At the risk of falling into cliché territory, it's really next-level stuff for them. Not so much metal, more industrial but still melodic, and very dark and moody.
I can barely wait for the next time I feel depressed so I can put it on and really enjoy it in the way it seems to have been intended.
In another short post five months later, I added this:
Being there now I can honestly say...wow.
This was in the wake of my dog dying. Yeah, I was sad about that, but in retrospect losing the dog and the dark months that followed were ultimately less about losing him and more about other feelings being triggered. If you were around in those days and saw what I was going through and were concerned about how badly I was hurting…well, that concern was not misplaced.
Everyone has pain. Despite the facades we put forth on social media, or the smiles we use in real life to hide it, or the mindless, reflexive way we answer the questions “How are you?” or “How have you been?” with “Fine,” we all have something we keep hidden. The lucky ones, the people closest to being actually happy, are either fortunate enough to have less pain than most, or they’ve just found ways to manage their hurt.
We aren’t all there, though. Some of us need help. But help isn’t always going to take the same form. Sometimes we need something external to help articulate the pain, to translate what we feel. To show us we aren’t the only ones struggling. We need something that will give us a place to retreat while we heal that will also provide us with the extra strength needed to push our way out of whatever we’re enduring.
When you’re touched by the emotion an artist implants into their work, it stays with you. You feel connected to the artist that brought that into the world, since you know that, at some level, they understand what you’re going through.
After decades of being a fan, I finally saw Linkin Park perform live at the Minnesota State Fair a few years ago, while they were on tour to support their album “The Hunting Party.” It was a great outdoor show. A band I was barely aware of, AFI, opened, and played a few songs I liked from the album of theirs I had downloaded in preparation of the show. 30 Seconds to Mars played in the second spot. Jared Leto was a great frontman and they put on an energetic show; their album “This is War” is another favorite of mine, and I enjoyed hearing so many songs from it.

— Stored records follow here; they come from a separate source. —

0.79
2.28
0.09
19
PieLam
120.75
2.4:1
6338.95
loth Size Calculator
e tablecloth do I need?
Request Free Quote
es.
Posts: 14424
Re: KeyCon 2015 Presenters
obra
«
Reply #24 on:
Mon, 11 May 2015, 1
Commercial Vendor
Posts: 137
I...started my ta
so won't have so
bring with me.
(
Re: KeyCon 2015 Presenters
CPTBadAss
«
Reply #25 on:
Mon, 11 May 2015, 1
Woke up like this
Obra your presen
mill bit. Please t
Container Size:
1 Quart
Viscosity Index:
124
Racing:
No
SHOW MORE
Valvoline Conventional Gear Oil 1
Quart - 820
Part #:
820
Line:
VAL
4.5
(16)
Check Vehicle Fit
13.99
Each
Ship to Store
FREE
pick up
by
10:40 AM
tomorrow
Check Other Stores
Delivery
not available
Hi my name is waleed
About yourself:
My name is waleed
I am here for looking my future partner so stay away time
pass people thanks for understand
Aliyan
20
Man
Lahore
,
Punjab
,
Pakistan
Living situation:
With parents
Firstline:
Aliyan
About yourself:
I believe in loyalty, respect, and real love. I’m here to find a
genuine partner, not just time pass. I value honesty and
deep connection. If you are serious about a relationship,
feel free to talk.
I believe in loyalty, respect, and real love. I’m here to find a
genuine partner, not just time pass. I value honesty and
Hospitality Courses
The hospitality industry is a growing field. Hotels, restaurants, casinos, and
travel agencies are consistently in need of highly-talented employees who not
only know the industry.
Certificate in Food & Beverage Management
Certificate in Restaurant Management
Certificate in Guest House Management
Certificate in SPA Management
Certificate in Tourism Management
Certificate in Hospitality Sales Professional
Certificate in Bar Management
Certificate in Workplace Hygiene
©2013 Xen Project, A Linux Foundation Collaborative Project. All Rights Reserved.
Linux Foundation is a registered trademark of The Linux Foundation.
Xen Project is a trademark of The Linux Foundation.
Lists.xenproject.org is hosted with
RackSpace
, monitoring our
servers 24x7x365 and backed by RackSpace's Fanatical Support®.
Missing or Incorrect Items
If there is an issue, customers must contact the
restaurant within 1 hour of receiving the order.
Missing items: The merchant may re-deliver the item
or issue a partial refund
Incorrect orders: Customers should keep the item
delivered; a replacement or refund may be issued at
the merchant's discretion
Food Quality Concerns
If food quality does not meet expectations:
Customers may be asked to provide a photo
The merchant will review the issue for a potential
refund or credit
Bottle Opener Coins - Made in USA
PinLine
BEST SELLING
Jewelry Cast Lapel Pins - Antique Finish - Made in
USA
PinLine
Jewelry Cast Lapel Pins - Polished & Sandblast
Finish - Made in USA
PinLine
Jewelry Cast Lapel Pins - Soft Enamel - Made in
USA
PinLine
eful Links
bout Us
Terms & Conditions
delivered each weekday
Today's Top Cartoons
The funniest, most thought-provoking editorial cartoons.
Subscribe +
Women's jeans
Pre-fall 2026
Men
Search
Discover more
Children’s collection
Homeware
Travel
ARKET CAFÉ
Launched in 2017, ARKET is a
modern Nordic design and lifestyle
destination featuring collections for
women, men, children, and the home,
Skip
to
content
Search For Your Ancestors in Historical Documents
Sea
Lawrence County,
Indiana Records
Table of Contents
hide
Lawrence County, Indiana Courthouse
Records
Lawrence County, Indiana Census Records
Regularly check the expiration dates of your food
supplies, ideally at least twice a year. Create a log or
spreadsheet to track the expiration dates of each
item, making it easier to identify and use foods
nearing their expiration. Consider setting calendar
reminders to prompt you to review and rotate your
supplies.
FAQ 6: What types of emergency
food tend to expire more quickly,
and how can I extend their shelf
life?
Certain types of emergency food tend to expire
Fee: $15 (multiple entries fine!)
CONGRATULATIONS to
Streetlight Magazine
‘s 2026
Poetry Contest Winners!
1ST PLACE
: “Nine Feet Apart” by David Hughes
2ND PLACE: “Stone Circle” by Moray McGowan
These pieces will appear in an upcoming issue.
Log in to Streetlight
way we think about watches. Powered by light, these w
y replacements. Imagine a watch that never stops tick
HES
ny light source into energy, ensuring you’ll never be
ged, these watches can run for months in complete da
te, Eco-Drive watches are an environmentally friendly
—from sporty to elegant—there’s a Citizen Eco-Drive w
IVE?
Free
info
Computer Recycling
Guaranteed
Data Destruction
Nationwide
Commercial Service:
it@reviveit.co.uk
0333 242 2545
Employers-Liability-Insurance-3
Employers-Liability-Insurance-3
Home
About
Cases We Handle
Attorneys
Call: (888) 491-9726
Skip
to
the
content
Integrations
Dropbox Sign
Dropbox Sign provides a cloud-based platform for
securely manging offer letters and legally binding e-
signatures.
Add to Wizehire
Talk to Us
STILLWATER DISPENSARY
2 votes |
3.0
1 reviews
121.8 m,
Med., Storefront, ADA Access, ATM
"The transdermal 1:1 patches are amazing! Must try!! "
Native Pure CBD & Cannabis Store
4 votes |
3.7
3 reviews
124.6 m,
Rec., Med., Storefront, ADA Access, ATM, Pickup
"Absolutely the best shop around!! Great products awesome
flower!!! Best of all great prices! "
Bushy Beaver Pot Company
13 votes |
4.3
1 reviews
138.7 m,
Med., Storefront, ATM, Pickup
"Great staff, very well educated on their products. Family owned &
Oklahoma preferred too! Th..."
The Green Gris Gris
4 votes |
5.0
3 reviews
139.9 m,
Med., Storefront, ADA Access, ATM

Linkin Park came out just as darkness was beginning to settle. It was a musically tight show with plenty of vocal superpowers on display from Chester and Mike. The lasting image that has stuck with me all this time has been from a vocal break during their performance of “Final Masquerade,” when Chester was spinning around on the stage, arms out, eyes closed, retreating into his music, maybe hiding from whatever pain brought on his suicide this past week.
Hopefully he was finding a moment of safety in the beauty and power of his song from whatever the pain was that plagued him. It's horrible to think that one of the people who had helped pull so many millions of people through their own hard times couldn't find a way to escape his own.